[[ DATA FOR THIS EXERCISE open ]]
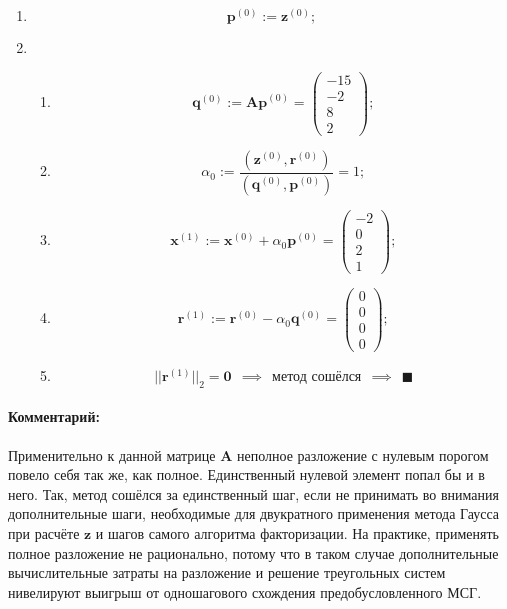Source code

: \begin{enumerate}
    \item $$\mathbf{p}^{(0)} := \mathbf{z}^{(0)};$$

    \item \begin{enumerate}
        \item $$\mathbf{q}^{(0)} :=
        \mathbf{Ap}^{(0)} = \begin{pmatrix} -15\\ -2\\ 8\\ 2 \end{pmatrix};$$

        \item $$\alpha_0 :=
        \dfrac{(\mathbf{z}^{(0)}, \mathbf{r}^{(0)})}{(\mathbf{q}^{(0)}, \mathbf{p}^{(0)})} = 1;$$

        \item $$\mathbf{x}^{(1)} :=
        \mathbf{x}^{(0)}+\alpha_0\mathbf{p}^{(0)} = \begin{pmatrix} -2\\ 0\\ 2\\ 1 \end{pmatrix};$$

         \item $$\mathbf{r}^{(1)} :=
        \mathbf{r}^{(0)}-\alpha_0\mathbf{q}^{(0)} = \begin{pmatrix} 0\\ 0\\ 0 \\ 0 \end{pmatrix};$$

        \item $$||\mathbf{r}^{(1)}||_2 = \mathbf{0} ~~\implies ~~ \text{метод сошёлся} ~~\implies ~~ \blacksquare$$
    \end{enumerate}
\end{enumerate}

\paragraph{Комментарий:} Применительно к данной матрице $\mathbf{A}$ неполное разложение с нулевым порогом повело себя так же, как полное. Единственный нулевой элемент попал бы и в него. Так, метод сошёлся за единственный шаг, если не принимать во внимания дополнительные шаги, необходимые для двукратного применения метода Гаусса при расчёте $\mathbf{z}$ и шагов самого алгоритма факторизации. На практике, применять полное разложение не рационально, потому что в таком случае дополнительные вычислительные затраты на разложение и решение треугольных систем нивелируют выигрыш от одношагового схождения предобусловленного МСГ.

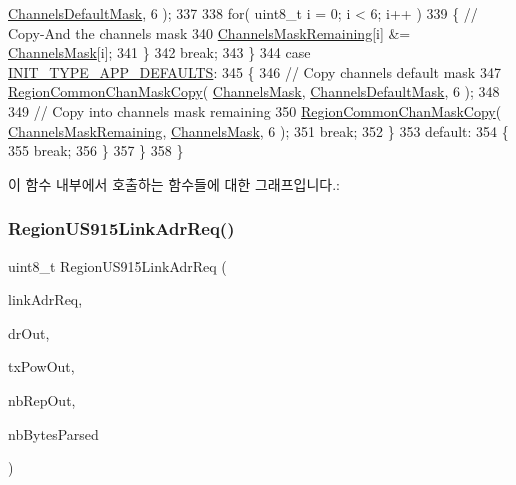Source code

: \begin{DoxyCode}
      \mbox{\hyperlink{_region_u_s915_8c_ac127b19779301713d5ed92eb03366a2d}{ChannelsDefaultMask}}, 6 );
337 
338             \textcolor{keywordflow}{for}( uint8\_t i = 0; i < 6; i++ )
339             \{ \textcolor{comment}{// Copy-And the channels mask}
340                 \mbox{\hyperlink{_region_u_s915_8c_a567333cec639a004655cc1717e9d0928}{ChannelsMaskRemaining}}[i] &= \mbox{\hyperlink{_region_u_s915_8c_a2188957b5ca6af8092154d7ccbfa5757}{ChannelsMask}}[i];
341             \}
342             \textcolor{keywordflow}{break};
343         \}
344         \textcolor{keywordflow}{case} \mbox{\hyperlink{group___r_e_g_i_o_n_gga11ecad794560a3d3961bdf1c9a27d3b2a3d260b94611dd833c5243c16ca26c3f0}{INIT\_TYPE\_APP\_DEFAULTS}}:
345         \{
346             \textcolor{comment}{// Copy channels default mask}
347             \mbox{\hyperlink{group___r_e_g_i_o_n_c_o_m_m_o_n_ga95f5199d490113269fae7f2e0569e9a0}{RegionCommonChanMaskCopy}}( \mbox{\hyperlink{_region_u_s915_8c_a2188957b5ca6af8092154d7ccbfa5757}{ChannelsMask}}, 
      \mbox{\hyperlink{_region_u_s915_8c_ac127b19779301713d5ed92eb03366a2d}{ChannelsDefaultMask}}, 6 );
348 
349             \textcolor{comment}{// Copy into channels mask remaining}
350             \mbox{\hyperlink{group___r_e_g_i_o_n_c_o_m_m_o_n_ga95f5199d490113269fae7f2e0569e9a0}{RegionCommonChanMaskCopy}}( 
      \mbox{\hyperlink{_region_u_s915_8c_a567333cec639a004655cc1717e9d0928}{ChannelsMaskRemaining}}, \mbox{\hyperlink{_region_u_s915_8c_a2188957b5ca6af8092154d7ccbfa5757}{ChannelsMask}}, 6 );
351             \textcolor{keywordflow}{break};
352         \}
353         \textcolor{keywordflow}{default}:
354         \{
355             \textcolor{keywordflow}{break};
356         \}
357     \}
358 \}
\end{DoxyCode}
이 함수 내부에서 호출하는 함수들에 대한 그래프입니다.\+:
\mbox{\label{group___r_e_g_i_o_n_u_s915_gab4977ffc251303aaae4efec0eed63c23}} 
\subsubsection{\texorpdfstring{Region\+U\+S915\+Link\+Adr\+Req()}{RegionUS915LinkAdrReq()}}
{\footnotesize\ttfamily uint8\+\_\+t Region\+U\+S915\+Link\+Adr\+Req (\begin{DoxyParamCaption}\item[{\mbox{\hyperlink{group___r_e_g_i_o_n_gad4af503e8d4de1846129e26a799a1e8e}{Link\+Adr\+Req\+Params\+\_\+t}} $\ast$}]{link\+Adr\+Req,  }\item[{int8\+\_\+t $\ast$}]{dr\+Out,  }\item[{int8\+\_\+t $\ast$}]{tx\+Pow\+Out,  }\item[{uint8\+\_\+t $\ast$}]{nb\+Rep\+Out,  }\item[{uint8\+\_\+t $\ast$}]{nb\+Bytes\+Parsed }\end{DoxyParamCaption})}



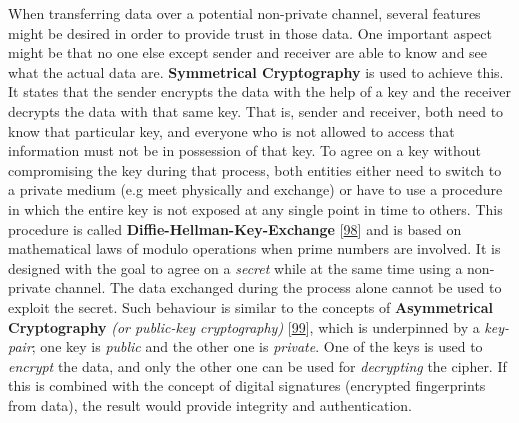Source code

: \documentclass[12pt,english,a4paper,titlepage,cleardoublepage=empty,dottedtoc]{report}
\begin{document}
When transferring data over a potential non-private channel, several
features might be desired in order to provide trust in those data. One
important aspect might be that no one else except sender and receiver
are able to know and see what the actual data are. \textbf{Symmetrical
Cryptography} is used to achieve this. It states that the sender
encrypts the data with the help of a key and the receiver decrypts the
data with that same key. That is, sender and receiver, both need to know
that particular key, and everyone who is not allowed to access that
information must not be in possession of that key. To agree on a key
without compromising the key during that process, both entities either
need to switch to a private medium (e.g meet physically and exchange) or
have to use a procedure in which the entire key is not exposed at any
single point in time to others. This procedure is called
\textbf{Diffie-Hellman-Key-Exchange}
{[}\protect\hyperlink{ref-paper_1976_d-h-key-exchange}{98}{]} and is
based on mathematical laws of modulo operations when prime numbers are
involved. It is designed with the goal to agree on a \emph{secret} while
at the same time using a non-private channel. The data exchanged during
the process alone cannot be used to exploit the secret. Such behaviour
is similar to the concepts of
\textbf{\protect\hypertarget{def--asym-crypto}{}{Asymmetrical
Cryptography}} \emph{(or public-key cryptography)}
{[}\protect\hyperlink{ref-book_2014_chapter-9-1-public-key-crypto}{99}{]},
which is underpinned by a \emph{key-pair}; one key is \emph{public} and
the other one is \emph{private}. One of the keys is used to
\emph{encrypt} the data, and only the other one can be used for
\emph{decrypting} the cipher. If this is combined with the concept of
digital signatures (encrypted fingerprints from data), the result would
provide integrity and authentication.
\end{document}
[[ DATA FOR THIS EXERCISE closed ]]
- DIRECTIONS
Lines in the data that include the word "which" should all be copied.

- RESPONSE TO THE EXERCISE
have to use a procedure in which the entire key is not exposed at any
which is underpinned by a \emph{key-pair}; one key is \emph{public} and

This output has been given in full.